- Opening Delimiter -

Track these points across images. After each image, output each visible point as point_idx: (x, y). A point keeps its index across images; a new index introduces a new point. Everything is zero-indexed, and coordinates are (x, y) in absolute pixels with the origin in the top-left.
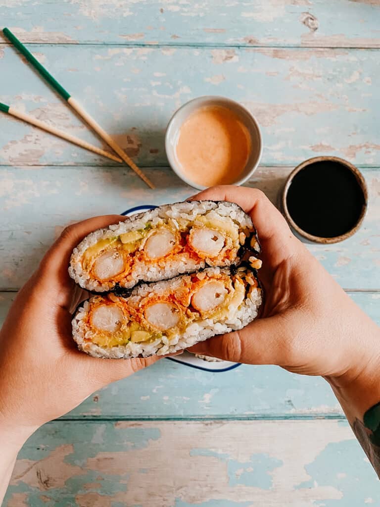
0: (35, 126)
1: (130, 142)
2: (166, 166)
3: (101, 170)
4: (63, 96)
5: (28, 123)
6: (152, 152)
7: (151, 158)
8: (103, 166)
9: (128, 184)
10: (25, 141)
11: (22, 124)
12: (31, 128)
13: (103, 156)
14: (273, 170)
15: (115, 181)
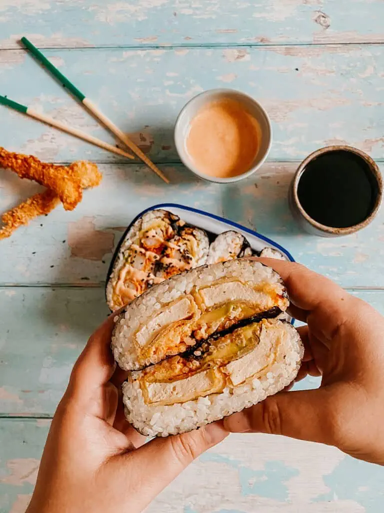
0: (51, 125)
1: (143, 139)
2: (179, 162)
3: (114, 166)
4: (78, 97)
5: (45, 123)
6: (164, 148)
7: (163, 154)
8: (116, 163)
9: (141, 180)
10: (41, 140)
11: (39, 124)
12: (47, 128)
13: (116, 153)
14: (286, 165)
15: (127, 177)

- Closing Delimiter -

> **What the task asks**
Send back every record exactly as it stands, except the pictures.

> **Answer space**
Track these points across images. After each image, output each visible point as point_idx: (x, y). A point keeps its index across images; a new index introduces a new point. Everything is zero-indexed, and coordinates are (x, y) in absolute pixels with the origin in the top-left.
0: (35, 126)
1: (130, 142)
2: (166, 166)
3: (101, 170)
4: (63, 96)
5: (28, 123)
6: (152, 152)
7: (151, 158)
8: (103, 166)
9: (128, 184)
10: (25, 141)
11: (22, 124)
12: (31, 128)
13: (103, 156)
14: (273, 170)
15: (115, 181)
0: (51, 125)
1: (143, 139)
2: (179, 162)
3: (114, 166)
4: (78, 97)
5: (45, 123)
6: (164, 148)
7: (163, 154)
8: (116, 163)
9: (141, 180)
10: (41, 140)
11: (39, 124)
12: (47, 128)
13: (116, 153)
14: (286, 165)
15: (127, 177)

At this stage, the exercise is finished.